Статуя «Кудара Каннон» появилась на заре эры буддизма в Японии, когда столица империи находилась в Асуке (отсюда и название «период Асука» с середины VI века по середину VII), а Китай и Корея являли образцы скульптуры и архитектуры. В начале VIII века столица империи переехала в Хэйдзё (нынешняя Нара), и там был построен большой буддистский храм, получивший название Тодайдзи, символизирующий единство страны под властью буддизма. Гигантская бронзовая статуя Будды высотой более 16 метров была создана для зала Большого Будды в Тодайдзи. Если речь идет о Будде, то чем больше, тем лучше, особенно с точки зрения политиков. Гигантский Будда, или Дайбуцу (то есть «Великий Будда»), был сделан по заказу императора Сёму (правившего с 701 по 756 год) после опустошительной эпидемии и периода гражданской смуты. Над ним работал потомок корейского иммигранта Кунинака-но-Мурадзи Кимимаро, и на создание Будды ушло около восьми лет. Для изготовления бронзовой статуи были почти полностью исчерпаны все запасы меди в стране, поэтому в последующие десятилетия снова стали популярны скульптуры из дерева. Весной 752 года, за три года до полного завершения работ, была организована пышная церемония открывания глаз, включавшая в себя танцевальный спектакль в масках, во время которого индийского монаха подняли на веревках по блестящему, хотя еще не покрытому золотом, телу статуи, чтобы он нарисовал ей глаза[246].

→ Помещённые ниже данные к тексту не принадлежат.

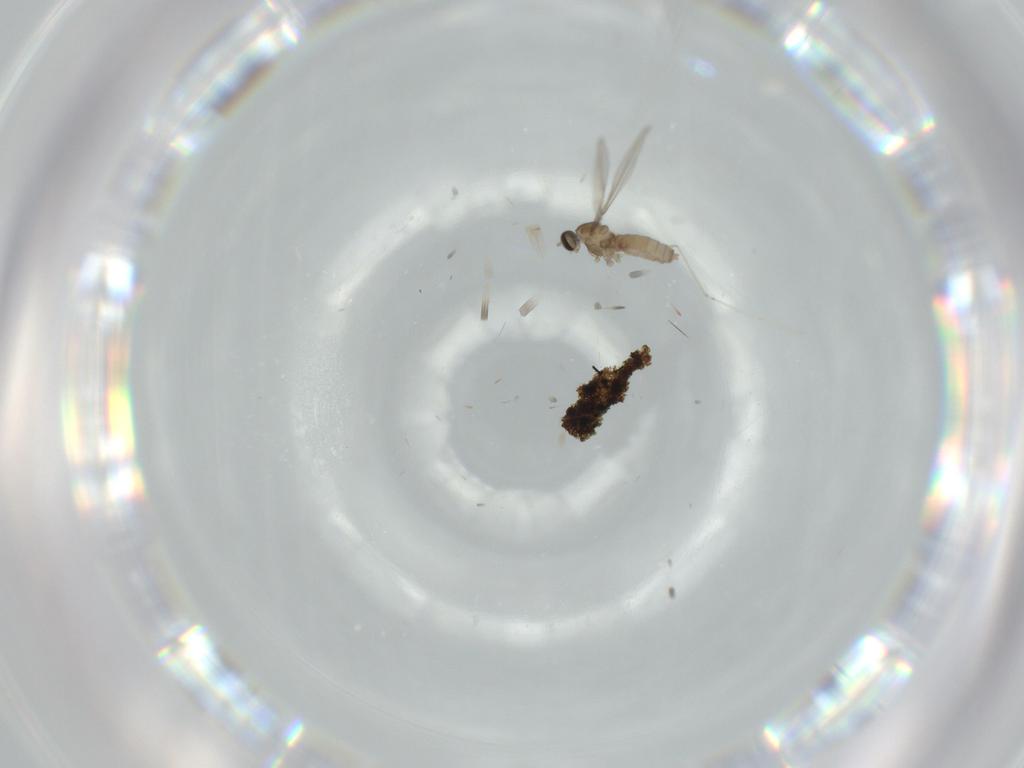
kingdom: Animalia
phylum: Arthropoda
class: Insecta
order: Diptera
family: Cecidomyiidae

Кудара Каннон. VII в. Камфорное дерево. Высота 209,4 см


Этот исполинский Будда являл собой невероятное зрелище (по крайней мере, до 1140 года, когда зал Большого Будды и сам Дайбуцу были разрушены пожаром). Обычным монахам, возможно, было проще отождествлять себя с более скромными, в натуральный рост, изображениями учеников Будды (эта команда соперников христовых апостолов насчитывала 10 человек), созданными в Хэйдзё примерно в то же время. Один из учеников, Пунья, прославившийся своим талантом проповедника, стоит в одеждах, облегающих его исхудалое тело аскета. Его лицо выражает неуверенность и тревогу — очень человеческие чувства. Сдвинув брови и слегка приоткрыв рот, он напряженно смотрит вдаль, словно пытаясь сформулировать какую-то трудную мысль.

Статуя была выполнена в технике кансицудзо («сухой лак»), заимствованной из Китая, когда пеньковая ткань, пропитанная соком лакового дерева, накладывается на деревянную или глиняную основу. Будучи легче и пластичнее бронзы (запасы которой к тому же были истощены во время изготовления исполинского Будды), лаковая техника позволяет создавать тонкую моделировку поверхности: складки и морщины заостряют важность послания Пуньи и говорят о его несгибаемой решимости на пути отрешения. Скульптуры десяти учеников, словно застывшая сцена из религиозной драмы, стояли в храмах вокруг центральной фигуры Будды, им поклонялись под звучный перезвон колокольчиков.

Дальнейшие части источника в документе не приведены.